Every day there were “lessons.” Octavie was the only trained teacher among them, so that her courses in general science and in economic history were the most professional of the instructions given; but she sedulously attended the “courses” given by the others, putting her disciplined mind on the matter they had to present, and by adroit questionings and summarizings, helped them to order it coherently and logically. Once a week they had dramatics, scenes out of Molière, or Labiche, or Shakespeare, or Courteline, farce, tragedy, drama, anything of which anybody had any recollection, with improvisations in the passages which nobody could remember. The German guards looked on astonished at the spirit and dash of the acting, and the laughter and applause from the bunks, where the audience was installed to leave the room clear for a stage. Mme. Baudoin told me that she had never begun to suck the marrow out of the meaty Molière comedies, as she did in the stifling days of midsummer when they were giving a series of his plays.

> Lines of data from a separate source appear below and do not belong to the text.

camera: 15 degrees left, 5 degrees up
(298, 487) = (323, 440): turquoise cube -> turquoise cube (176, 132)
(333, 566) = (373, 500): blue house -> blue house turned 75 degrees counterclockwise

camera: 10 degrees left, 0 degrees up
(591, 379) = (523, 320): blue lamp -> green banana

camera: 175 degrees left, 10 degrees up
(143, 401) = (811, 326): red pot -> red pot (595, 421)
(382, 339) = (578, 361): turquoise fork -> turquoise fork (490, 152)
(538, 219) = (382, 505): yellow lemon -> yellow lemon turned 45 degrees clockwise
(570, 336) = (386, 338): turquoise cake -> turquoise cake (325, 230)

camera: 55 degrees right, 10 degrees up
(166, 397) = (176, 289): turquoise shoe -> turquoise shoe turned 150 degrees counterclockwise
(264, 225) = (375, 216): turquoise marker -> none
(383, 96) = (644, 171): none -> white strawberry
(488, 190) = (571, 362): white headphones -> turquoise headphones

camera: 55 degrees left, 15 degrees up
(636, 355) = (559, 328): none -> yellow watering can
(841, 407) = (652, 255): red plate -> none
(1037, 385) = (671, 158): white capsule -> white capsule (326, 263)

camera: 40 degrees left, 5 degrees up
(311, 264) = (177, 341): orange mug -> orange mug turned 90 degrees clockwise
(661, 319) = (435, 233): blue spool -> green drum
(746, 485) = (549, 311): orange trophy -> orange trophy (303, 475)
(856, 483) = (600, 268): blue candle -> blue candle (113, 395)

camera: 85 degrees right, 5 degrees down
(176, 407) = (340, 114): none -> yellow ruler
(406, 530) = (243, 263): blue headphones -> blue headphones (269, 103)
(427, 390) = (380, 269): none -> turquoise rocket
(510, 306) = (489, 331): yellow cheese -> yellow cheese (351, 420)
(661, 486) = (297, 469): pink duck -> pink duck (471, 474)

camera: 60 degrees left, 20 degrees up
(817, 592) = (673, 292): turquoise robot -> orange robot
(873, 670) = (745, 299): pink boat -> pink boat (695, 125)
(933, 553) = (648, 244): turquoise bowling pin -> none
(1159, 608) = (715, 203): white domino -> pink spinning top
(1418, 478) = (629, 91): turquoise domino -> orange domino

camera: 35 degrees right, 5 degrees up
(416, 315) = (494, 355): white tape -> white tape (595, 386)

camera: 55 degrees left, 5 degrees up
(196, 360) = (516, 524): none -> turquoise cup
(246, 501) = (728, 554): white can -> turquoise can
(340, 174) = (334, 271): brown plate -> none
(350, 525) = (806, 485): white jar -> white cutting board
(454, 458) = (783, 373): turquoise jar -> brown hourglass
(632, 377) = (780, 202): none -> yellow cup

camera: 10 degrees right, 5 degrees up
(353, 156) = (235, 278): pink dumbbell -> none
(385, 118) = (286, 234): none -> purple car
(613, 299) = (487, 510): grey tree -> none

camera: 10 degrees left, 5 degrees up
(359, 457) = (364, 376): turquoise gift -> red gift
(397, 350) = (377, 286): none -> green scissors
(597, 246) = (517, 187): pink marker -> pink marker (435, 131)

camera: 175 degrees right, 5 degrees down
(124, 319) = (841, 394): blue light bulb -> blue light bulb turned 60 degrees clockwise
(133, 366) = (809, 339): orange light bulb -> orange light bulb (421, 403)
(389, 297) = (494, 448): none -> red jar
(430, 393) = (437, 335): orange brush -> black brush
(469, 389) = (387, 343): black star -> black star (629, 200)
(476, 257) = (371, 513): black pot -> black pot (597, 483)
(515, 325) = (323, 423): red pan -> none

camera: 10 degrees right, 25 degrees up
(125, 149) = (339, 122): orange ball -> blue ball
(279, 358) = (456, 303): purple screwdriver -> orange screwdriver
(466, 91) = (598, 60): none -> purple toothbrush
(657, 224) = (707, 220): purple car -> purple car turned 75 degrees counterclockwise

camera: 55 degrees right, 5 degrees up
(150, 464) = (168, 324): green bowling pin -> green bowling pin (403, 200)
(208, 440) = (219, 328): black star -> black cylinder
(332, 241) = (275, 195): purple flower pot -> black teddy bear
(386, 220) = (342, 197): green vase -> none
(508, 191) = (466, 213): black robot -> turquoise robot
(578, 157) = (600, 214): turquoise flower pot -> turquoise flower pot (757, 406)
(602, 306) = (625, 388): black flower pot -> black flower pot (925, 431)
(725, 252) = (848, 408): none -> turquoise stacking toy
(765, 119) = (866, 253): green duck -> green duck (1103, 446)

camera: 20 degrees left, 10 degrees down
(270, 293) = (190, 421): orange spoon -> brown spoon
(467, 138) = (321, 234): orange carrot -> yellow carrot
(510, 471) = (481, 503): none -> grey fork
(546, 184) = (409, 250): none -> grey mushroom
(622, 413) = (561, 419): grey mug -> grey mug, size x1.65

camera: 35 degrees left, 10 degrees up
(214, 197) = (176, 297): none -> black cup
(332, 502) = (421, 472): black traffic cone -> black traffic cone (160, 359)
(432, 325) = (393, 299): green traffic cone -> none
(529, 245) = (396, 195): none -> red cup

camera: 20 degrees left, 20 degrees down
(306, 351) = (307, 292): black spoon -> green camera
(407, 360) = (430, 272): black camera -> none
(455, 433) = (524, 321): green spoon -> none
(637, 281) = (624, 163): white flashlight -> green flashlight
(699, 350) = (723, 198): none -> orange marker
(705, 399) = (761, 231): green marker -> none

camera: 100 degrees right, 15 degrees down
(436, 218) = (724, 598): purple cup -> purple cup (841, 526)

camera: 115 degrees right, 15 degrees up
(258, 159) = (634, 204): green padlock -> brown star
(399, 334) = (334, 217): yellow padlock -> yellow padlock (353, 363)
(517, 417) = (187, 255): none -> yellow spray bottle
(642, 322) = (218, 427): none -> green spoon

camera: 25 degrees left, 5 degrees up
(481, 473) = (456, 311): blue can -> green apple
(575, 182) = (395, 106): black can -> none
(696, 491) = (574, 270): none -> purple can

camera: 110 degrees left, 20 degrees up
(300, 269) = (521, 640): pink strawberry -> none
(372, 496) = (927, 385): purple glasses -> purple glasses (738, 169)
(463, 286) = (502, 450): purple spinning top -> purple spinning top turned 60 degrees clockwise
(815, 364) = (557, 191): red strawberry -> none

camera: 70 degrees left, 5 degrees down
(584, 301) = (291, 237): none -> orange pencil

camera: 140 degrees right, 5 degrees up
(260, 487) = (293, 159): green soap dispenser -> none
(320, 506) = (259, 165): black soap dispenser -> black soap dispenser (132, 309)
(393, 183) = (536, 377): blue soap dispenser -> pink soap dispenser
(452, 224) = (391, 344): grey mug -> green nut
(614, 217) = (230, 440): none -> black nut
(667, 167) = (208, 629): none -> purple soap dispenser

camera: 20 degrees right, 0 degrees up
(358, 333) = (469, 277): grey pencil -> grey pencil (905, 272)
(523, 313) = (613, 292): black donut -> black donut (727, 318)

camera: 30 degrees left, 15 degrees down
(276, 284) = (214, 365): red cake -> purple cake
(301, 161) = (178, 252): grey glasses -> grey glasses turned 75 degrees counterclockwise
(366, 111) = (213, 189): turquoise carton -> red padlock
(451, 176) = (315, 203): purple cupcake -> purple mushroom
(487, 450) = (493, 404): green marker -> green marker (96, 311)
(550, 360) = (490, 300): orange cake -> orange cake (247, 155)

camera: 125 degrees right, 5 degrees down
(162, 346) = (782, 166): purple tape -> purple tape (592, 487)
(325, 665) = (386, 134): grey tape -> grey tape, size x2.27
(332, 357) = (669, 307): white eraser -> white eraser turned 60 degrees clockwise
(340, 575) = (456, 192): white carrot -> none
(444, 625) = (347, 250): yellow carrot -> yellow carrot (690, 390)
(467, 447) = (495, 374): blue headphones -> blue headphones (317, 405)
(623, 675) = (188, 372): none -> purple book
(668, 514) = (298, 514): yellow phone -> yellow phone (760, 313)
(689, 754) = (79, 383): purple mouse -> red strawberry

By midsummer they had learned that one of the younger married women had been pregnant when she left France, that a French child was to be born in that German prison. How they all yearned over the homesick young mother! How important old Mme. Rouart became with her medical and nurse’s lore! What anxious consultations about the preparations of the layette, manufactured out of spare undergarments and a pair of precious linen sheets brought from home. They were supposed to have medical attention furnished in the prison, but they had seen too much of the brutal roughness of the overworked and indifferent army-surgeons of the camp, not to feel a horror at the thought of their attending delicate little Mme. Larçonneur. She begged them desperately not to call in a doctor, but themselves to help her through her black hours. They were terrified at the responsibility, and as her time drew near, with the ups and downs of those last days, they were almost as frightened and tremulous as she.

But the night when she called out in a strangled voice that she needed help, found them all organized, each one with her work planned: some who sprang from their beds to heat water; Mme. Rouart prepared as far as her poor substitute for a nurse’s outfit would allow her; others ready to lift the shivering, groaning woman from her own bunk to the one which had been cleaned, sterilized with boiling water, and kept ready. The others, who could not help, lay in their beds, their hands clenched tightly in sympathy with the suffering of their comrade, shaken to the heart, as the old drama of human life opened solemnly there in that poor place.

When the baby came, his high-pitched cry was like a shout of triumph.

“All well,” announced the nurse to the anxious women, “a fine little boy. No! nobody must stir! Perfect quiet for Mme. Larçonneur.” She busied herself with the mother, while her two assistants oiled the baby and wrapped him in flannel, gloating over the perfections of his tiny finished body, and murmuring to the faces showing over the bunks, “Such a beauty! Such a darling! His little hands!—Oh, see how he fights us!”

The next morning they formed in line to worship him as he lay sleeping beside his mother, and although the sight brought a fierce stab of misery to all the mothers who had left their children behind, the little boy brought into their lives an element of tenderness and hopeful forward-looking which was curative medicine for their sick, women’s hearts.

For in spite of all Octavie’s moral and physical therapeutics, there were intolerable moments and hours and days for all of them. Women, loving women, used to a life-time of care for others, used to the most united family life, left for months at a time without the slightest news of those they had left, could not, valiantly as they might try, master the fury of longing and anxiety which sprang upon them in the midst of the courageously planned life which they led. They all came to recognize in others the sudden whiteness, the trembling hands, the fixed, unseeing eyes blinded by tears. As far as loving whole-hearted sympathy could ease human hearts, such moments of unendurable pain were tempered by a deep sense of the sharing by all of each one’s sorrow.